There were reportedly 100 mourners in the church, and another 400 standing outside.
The ethical virtues demonstrated here are respect, gratitude, kindness, and citizenship. Somebody please explain this to Salon’s clueless, obnoxious, ungrateful and ethically, historically, logically and rhetorically-challenged writer Justin Doolittle, who argues that there is no reason to thank veterans for doing the dirty work of democracy and putting their lives on the line to protect his.
Doolittle tastefully chose Veterans Day to mock the concept that the armed services “protect our freedoms,” which is, if broadly stated, undeniably true. His essay makes the intellectually indefensible leap that asserting that citizens should be thankful for the military protecting the American way of life is the equivalent of holding that American freedoms exists at the pleasure of the U.S. military, which suggests that praise and gratitude empower the military to take our freedoms away whenever they choose. From that insulting, military and U.S. denigrating perspective, Doolittle goes on to argue that gratitude toward the military is an offensive partisan and political response. He years for the good old days of the Sixties, when people like John Kerry regarded our soldiers as murderers and monsters.
I considered deconstructing his offensive essay in detail, but frankly, neither it nor he are worth it, and res ipsa loquitur: the piece of garbage speaks for itself. Unable to fairly rebut the duty we all have to thank the men and women who, in Jack Nicholson’s apt words before he did himself in, “stand on that wall” risking life, limb, and future to do so, Doolittle keeps distorting the position he is arguing against into a straw man, that to thank veterans is to believe that “our entire existence as free people ….only exists at the whim of the U.S. military.” Who believes that? Who has ever claimed that? What those among us who are not ideologically-addled do recognize is that the U.S. military has saved the nation and its citizens many times from forces abroad that would end our freedoms. Doolittle even denies this:
“The “freedoms” most Americans think of when they hear the term are enshrined in constitutional and statutory law. They are in no way dependent on the size, scope or even the existence of the U.S. military. If John Lennon’s ghost assumed dictatorial control of the U.S. government tomorrow and, as his first order of business, disbanded the entire military, Americans’ “freedoms” would not suddenly vanish.”
· · ·
**Tasks and exercises**
a – Name every ethical virtue that the commentary on thanking veterans says is demonstrated.
b – According to the commentary on thanking veterans, which day did Justin Doolittle choose for mocking the idea that the armed services "protect our freedoms"?
c – Proceed with the commentary on thanking veterans, starting right after its final sentence.
These records have no connection to the text.

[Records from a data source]
· · ·
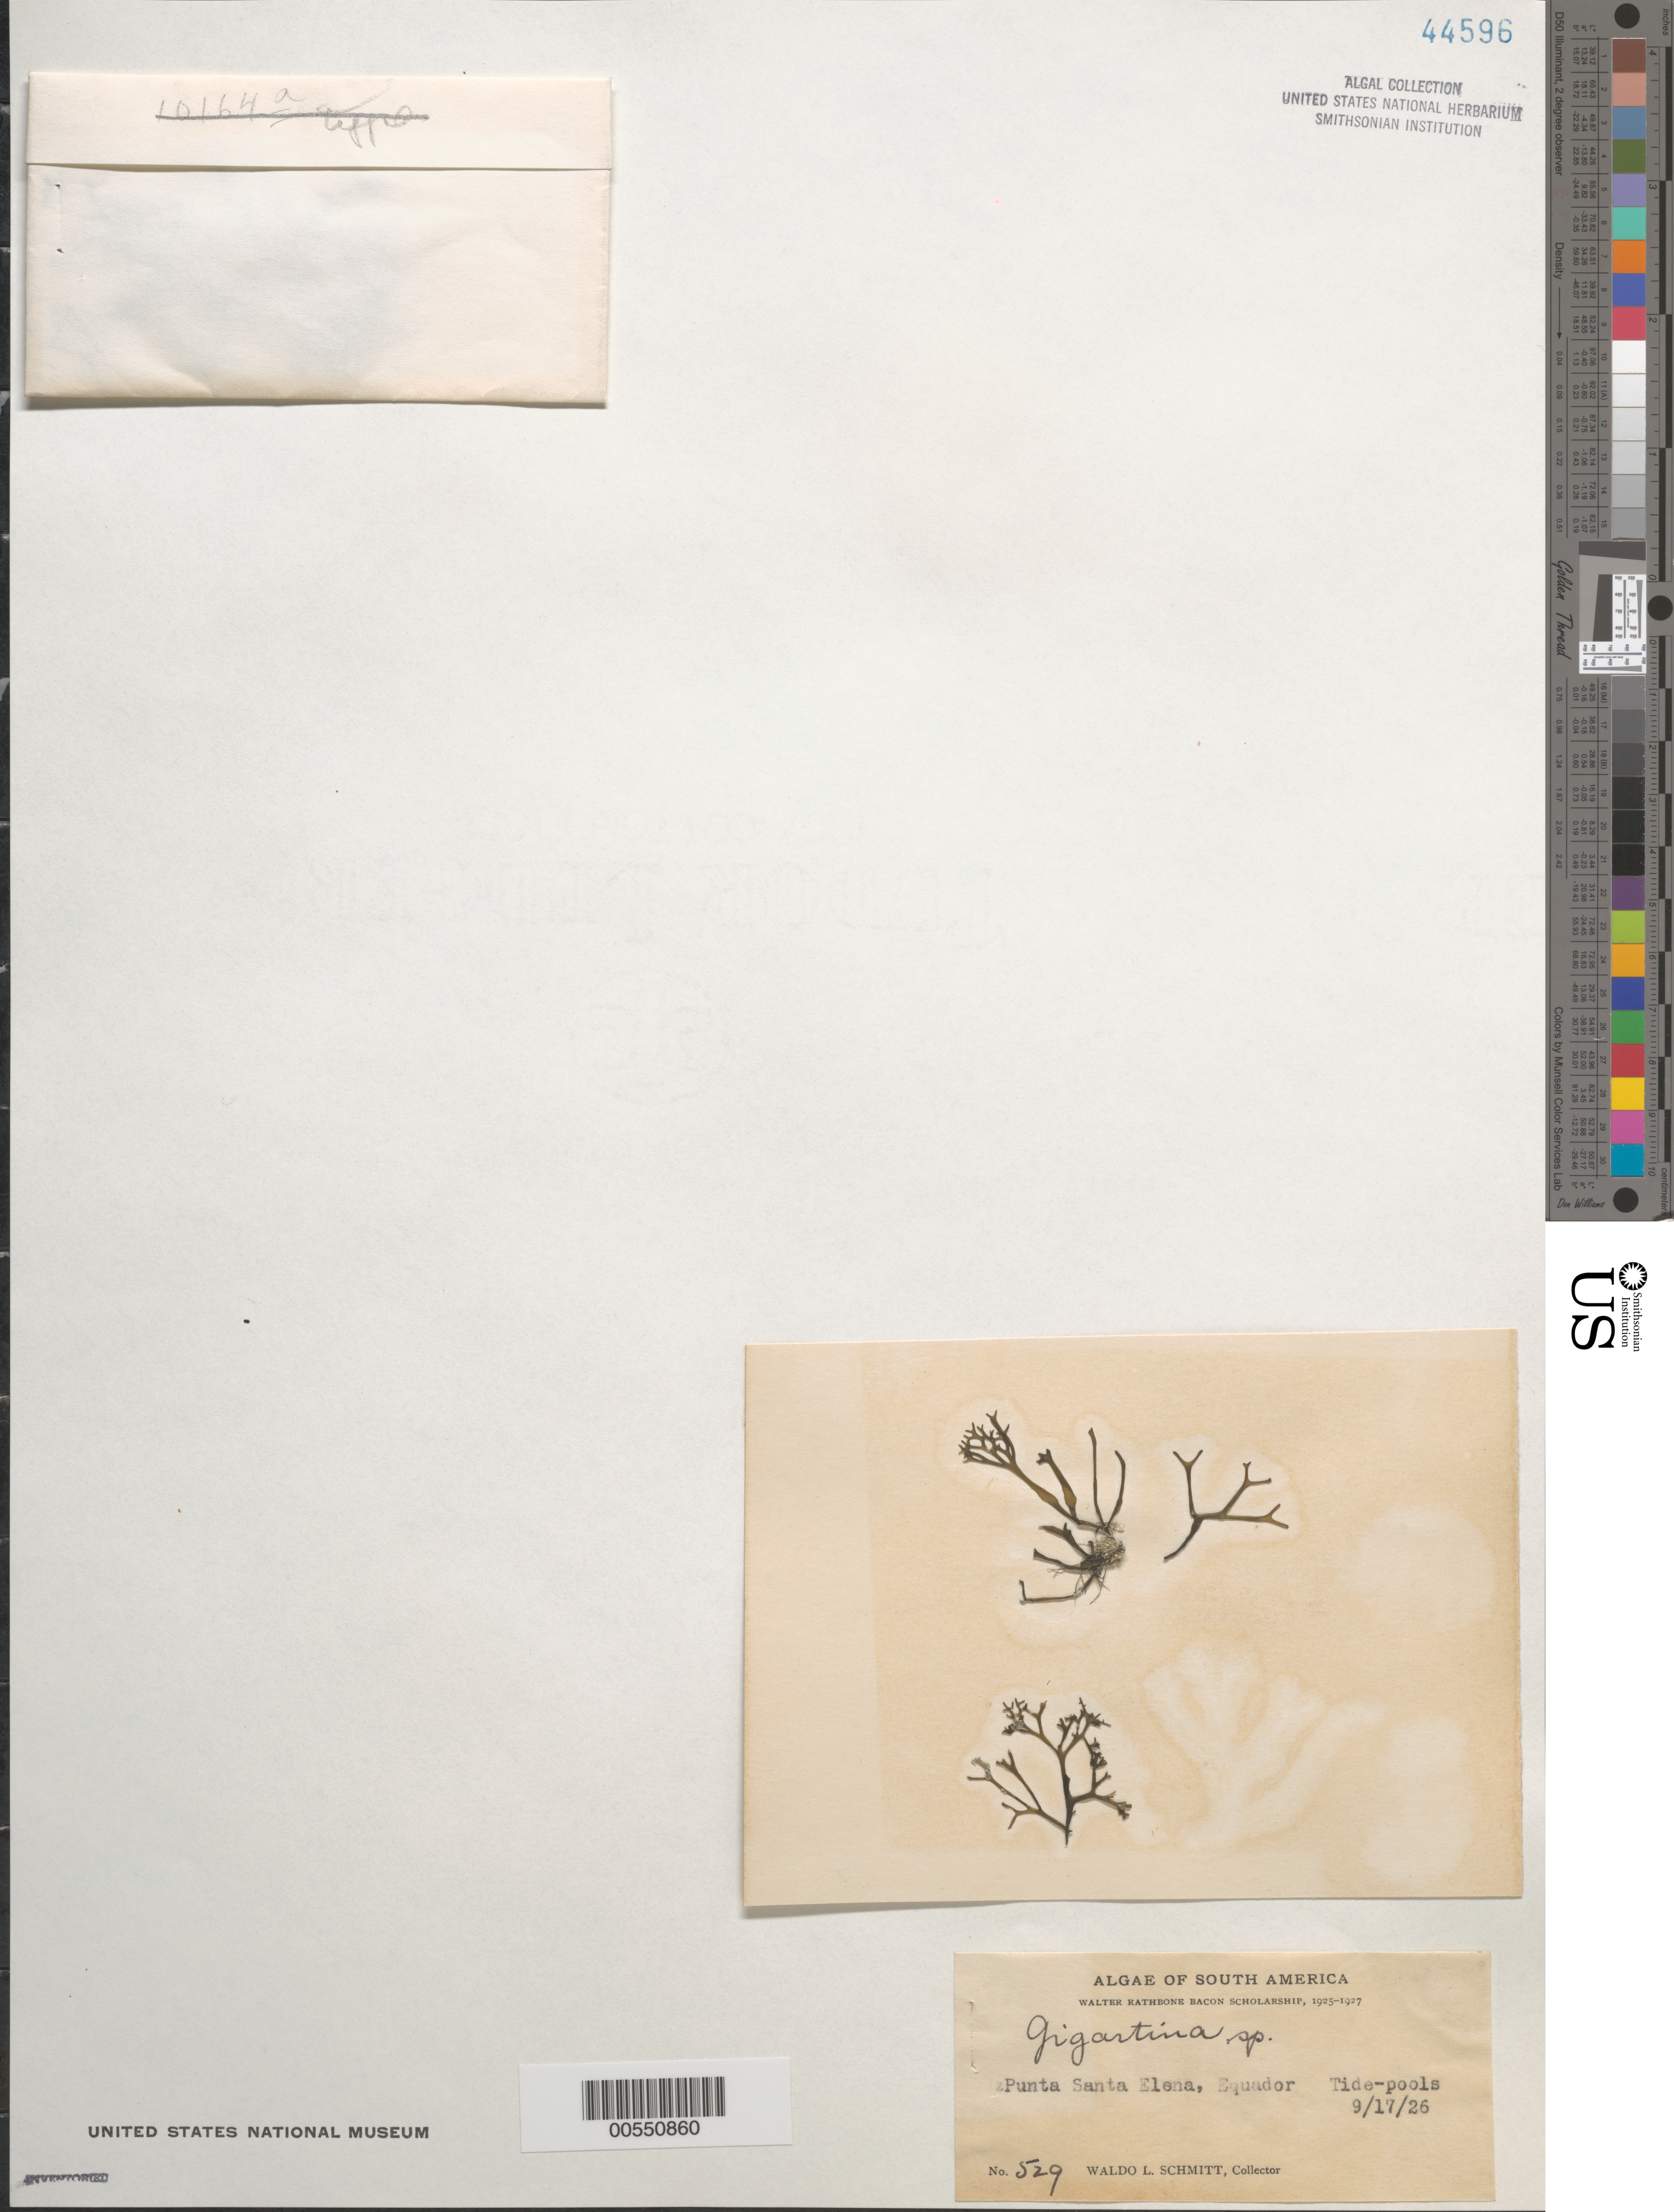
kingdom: Plantae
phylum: Rhodophyta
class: Florideophyceae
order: Gigartinales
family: Gigartinaceae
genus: Gigartina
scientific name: Gigartina sp.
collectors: W. L. Schmitt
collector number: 529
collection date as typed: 17 Sep 1926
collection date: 1926-09-17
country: Ecuador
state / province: Guayas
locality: Punta Santa Elena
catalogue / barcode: US 44596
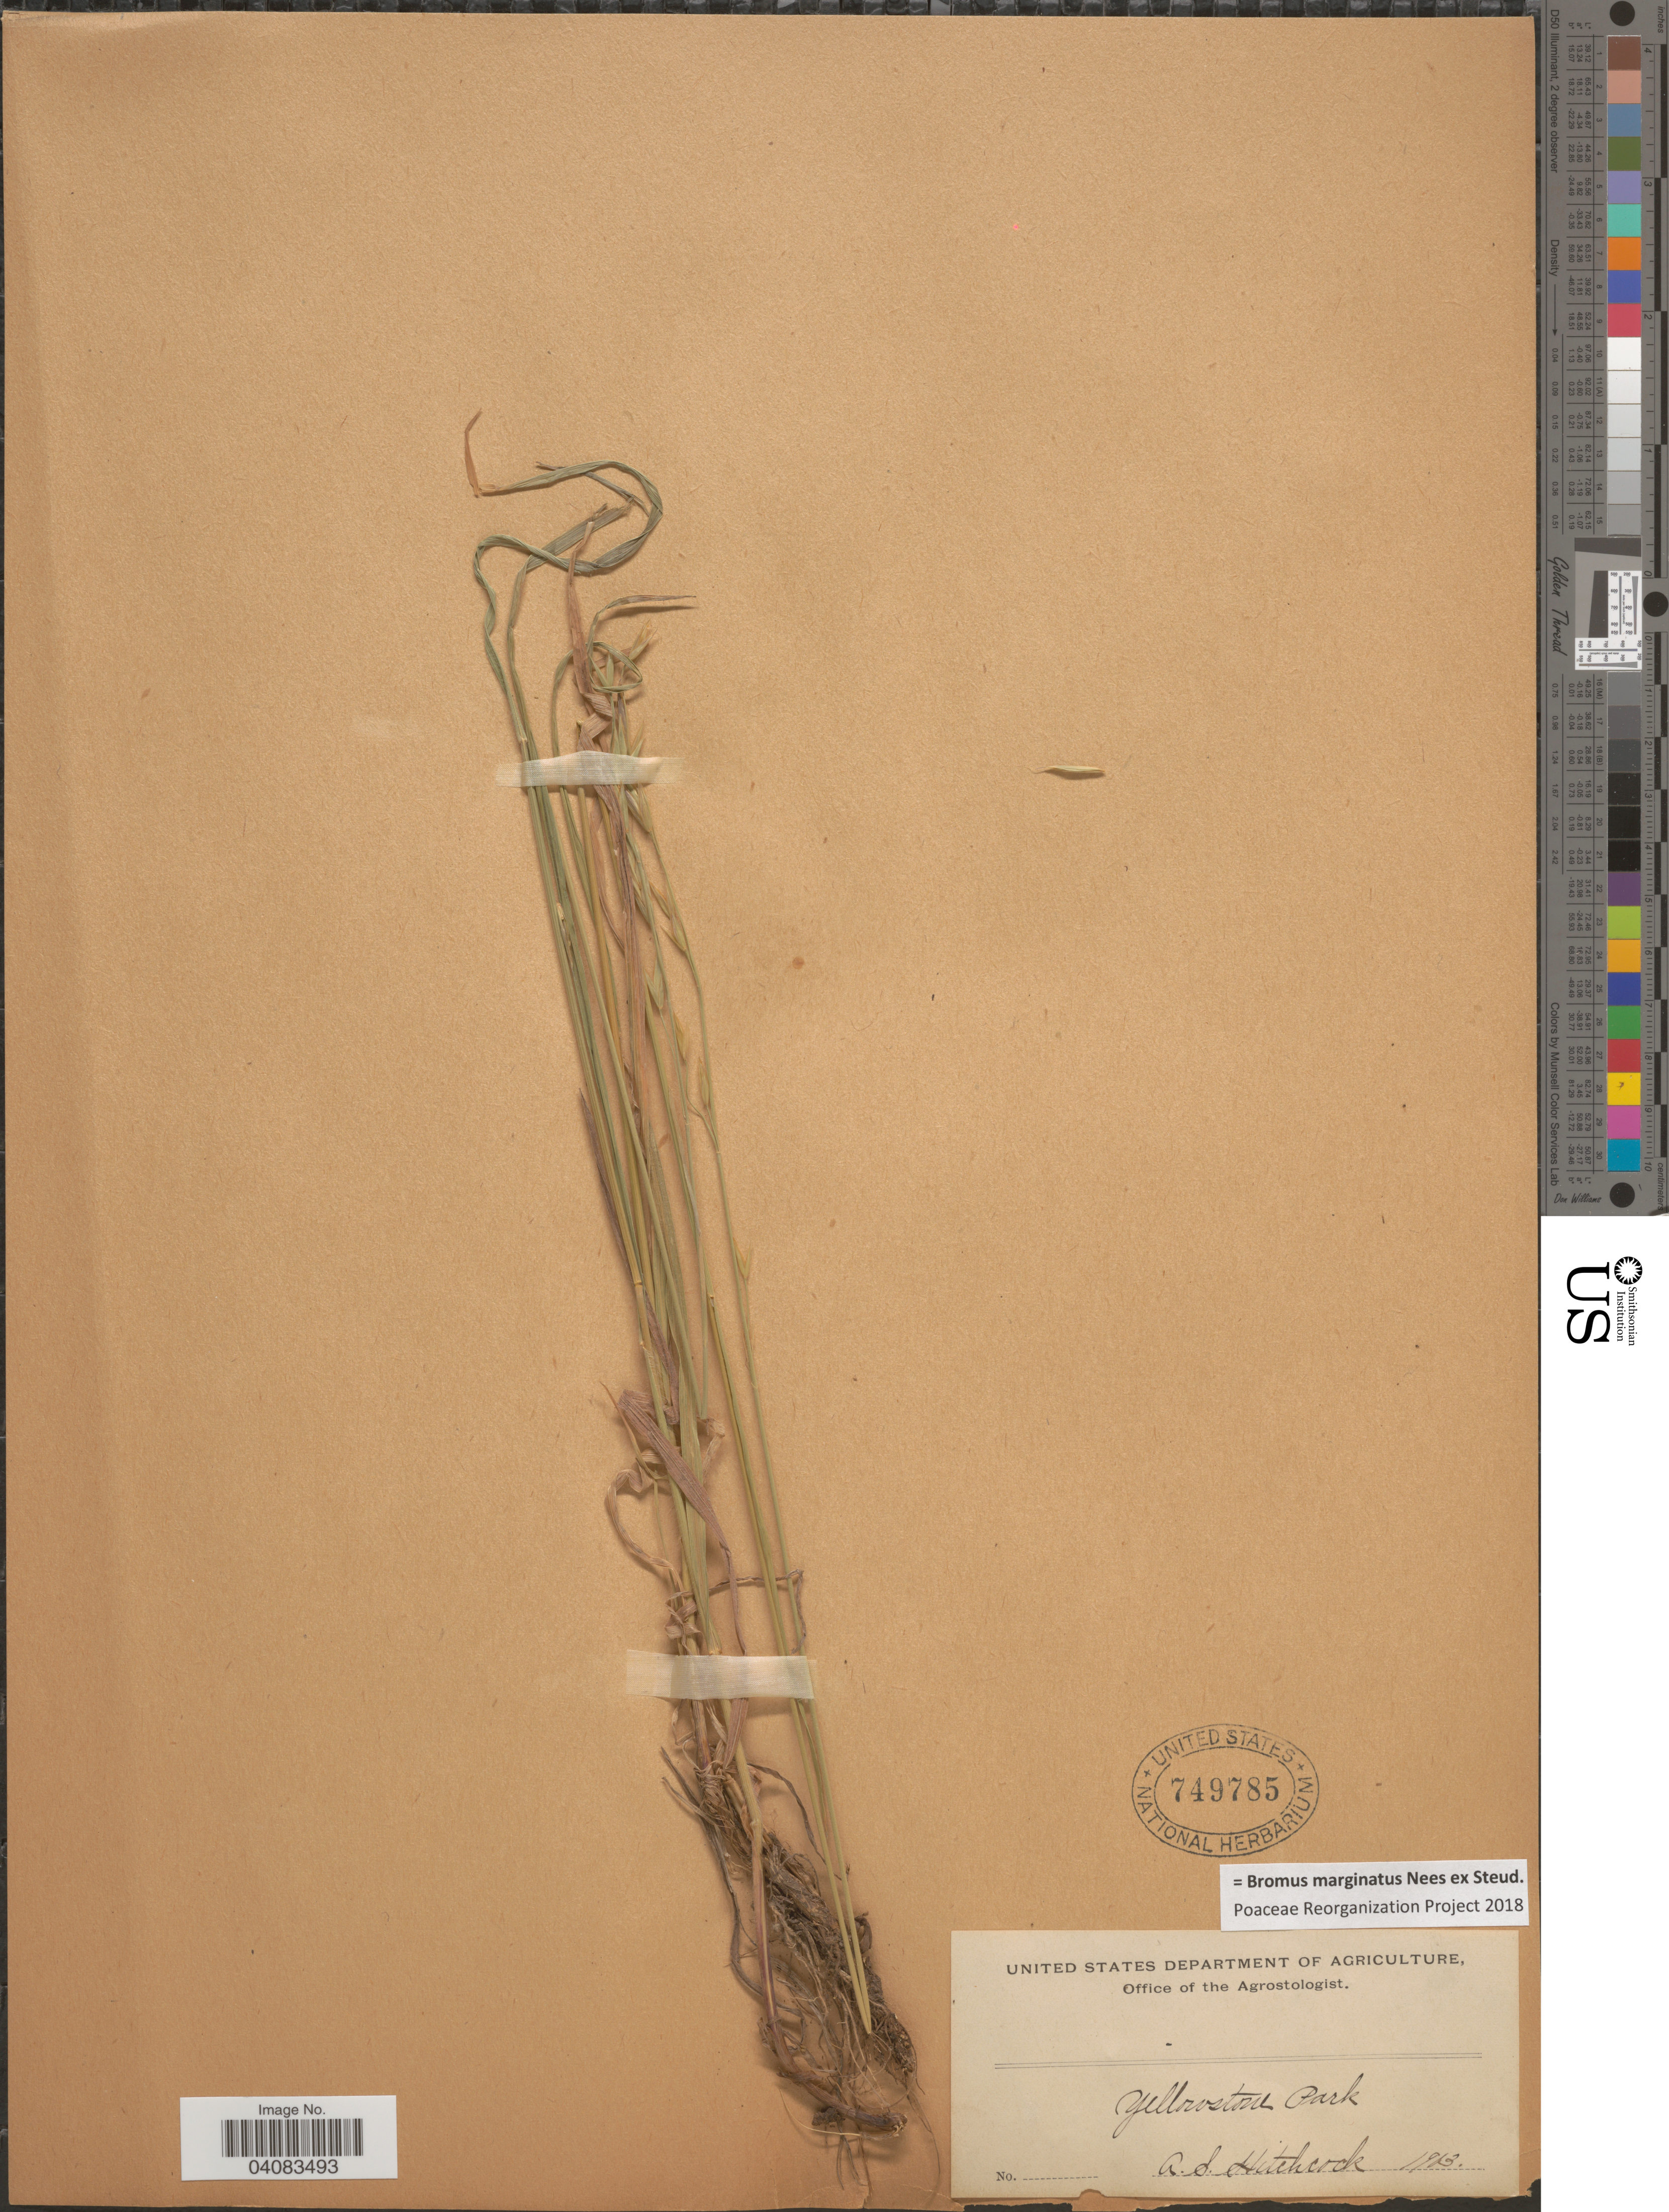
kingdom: Plantae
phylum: Tracheophyta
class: Liliopsida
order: Poales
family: Poaceae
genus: Bromus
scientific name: Bromus marginatus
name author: Nees ex Steud.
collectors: A. S. Hitchcock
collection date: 1903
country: United States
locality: Yellowstone Park.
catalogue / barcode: US 749785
· · ·
**Outputs by task**
a – Respect, gratitude, kindness, and citizenship.

b – Veterans Day.

c –
Somebody please let this silly, ungrateful, vile man know that World War II was not fought against John Lennon’s ghost.
The mourners of Harold Percival seem to understand that.
____________________________
Sources: Salon, Los Angeles Times

Don’t people usually grow out of that phase by the end of college? The vague belief that there’s no evil in the world, that violent men don’t need to do violent things to keep the evil at bay? I bet he tells his children “When the bully at school punches you, just stand up and say ‘please stop doing that, it isn’t very nice!'”
I know. I think the essay is like a time capsule from 1967. People who thought like this were lunatics then. Why Salon dug up one of them now, I cannot fathom.
I know. I think the essay is like a time capsule from 1967. People who thought like this were lunatics then. Why Salon dug up one of them now, I cannot fathom.
********
I was feeling bad about some of these anti-veterans remarks.
Then I read a tribute that our own Zoe wrote about her dad and granddad.
Maybe she will share it here.
Is that really the impression you got from reading the article? I don’t see Doolittle is being the stereotype of a sissy-boy pacifist. It seems more like he’s against the military worship going on at sporting events.
That was the main thrust of his article, but between the article and the comments there seemed to be a broad thread that since the constitution guarantees certain rights we just have them, automatically, no intervention needed. While it’s certainly true that the rights aren’t given at the pleasure of a government or group, they still can be taken away. I may also be projecting but his whole tone and examples seem very representative of the set of people that just assume things will turn out fluffy bunnies and that respect and honor for the military are like, totally patriarchal, man.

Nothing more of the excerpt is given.